Roy Knickman ne verra jamais les Alpes. Ses dernières forces ne sont plus suffisantes pour suivre le peloton. La pile du sociétaire de La Vie Claire-Wonder est à plat. Il abandonne au ravito entre Carpentras et Gap. "Son abandon, c'est une aubaine, sinon, on n'était vraiment pas sûr de pouvoir le déloger", estime Patrice Esnault qui gagne une place au général. Miguel Indurain aborde donc les cols alpestres en jaune mais il n'a encore jamais prouvé ses capacités en montagne face aux grimpeurs.

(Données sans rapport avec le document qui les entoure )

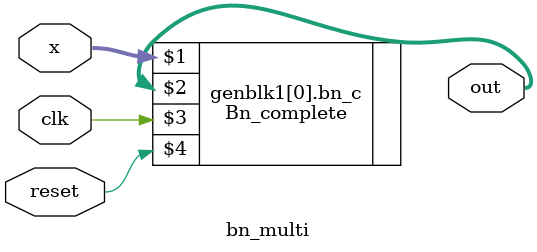
<source format=v>


module bn_multi(x,out,clk,reset);
localparam DATA_WIDTH = 16;
parameter size = 4;
parameter beta =16'b0000000000000000;//0
parameter gama = 16'b0011110000000000;//1
parameter quarter = 16'b0011010000000000;
parameter channel = 1;
localparam size_div_channel = size/channel;

input clk,reset;
input [0:DATA_WIDTH*size-1] x;
output wire [0:DATA_WIDTH*size-1] out;

genvar i;
generate

    for(i=0;i<channel;i=i+1) begin
        Bn_complete#(
            .size(size),
            .beta(beta),//0
            .gama(gama),//1
            .quarter(quarter),
            .channel(channel)) bn_c (x[i*size_div_channel*DATA_WIDTH+:size_div_channel*DATA_WIDTH],out[i*size_div_channel*DATA_WIDTH+:size_div_channel*DATA_WIDTH],clk,reset);
    end
endgenerate
endmodule

</source>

L'étape Gap-Briançon sent la poudre avec l'ascension de l'Izoard. La course part plein pétrole : 46 de moyenne dans la première heure. Treize coureurs s'échappent dont Jérôme Simon et Bernard Richard, placés à trois minutes du leader. Bernard Richard va aller chercher le maillot violet de la combativité, une idée empruntée à la Course de la Paix depuis quelques années. Dans l'Izoard, Jérôme Simon se retrouve seul en tête mais Miguel Indurain doit laisser partir Patrice Esnault et Alexis Grewal. Le second, Champion olympique à Los Angeles, vient de quitter l'écurie américaine 7-Eleven et a retrouvé de l'embauche dans l'équipe française R.M.O. Il double Jérôme Simon et passe en tête au sommet de l'Izoard où il est leader virtuel.

« CE JOUR-LÀ, INDURAIN ÉTAIT PRENABLE »

Miguel Indurain ne s'affole pas et préfère monter à son train, aidé par le Colombien Abelardo Rondon, qui n'est pas encore son coéquipier. Il utilise la méthode qui sera la sienne par la suite et ne répond pas aux attaques. Mais dans la descente de l'Izoard, il lâche les chevaux, rejoint tous ses adversaires sauf Alexis Grewal qui descend le nez sur le boyau avant. L'Américain, vainqueur  au sommet de Briançon, remonte à la deuxième place.

Le lendemain, la dernière étape se découpe en deux tronçons. Le premier se termine au sommet de Sestrières. Patrice Esnault, maillot à pois rouges sur le dos, joue son va-tout pour reconquérir la deuxième place au général. "Je fais sauter Indurain et Grewal. Au pied de Sestrières, je compte 30" d'avance, avec mon équipier Jacques Décrion et Martial Gayant mais ma chaîne se coince entre le plateau et le cadre". En raison de l'écart, la voiture de son équipe n'est pas derrière lui. Le coureur de Kas doit s'arrêter en plein élan, réparer et voit le maillot jaune et son dauphin le doubler. En grande forme, l'Orléanais les rejoint et les dépose une fois encore pour aller chercher la 2e place du classement général. "C'est là où j'ai des regrets. Ce jour-là, Indurain était prenable. C'est un regret de ne pas savoir ce qu'il se serait passé sans ce saut de chaîne", regrette-t-il.

Mais la journée n'est pas finie. L'après-midi, il faut redescendre de Sestrière pour rejoindre Turin, terme de ce T.A. C.E.E animé de bout en bout. "J'étais content quand on est arrivé en bas !", soupire le meilleur grimpeur de ce Tour.

Les étoiles européennes ont brillé dans ce Tour de l'Avenir version CEE qui a encore une fois parfaitement joué son rôle. "Indurain en montagne, c'était une surprise pour tout le monde, mais ma 2e place à Luz Ardiden aussi. Le Tour de l'Avenir sert aussi à ça", rappelle Patrice Esnault qui gagnera le Midi Libre l'année suivante. Roy Knickman n'a jamais retrouvé une telle ouverture dans une grande course. Mais aujourd'hui il dirige la meilleure équipe Juniors des Etats-Unis, Lux Development, celle de Quinn Simmons quand il est devenu Champion du Monde Juniors l'an dernier.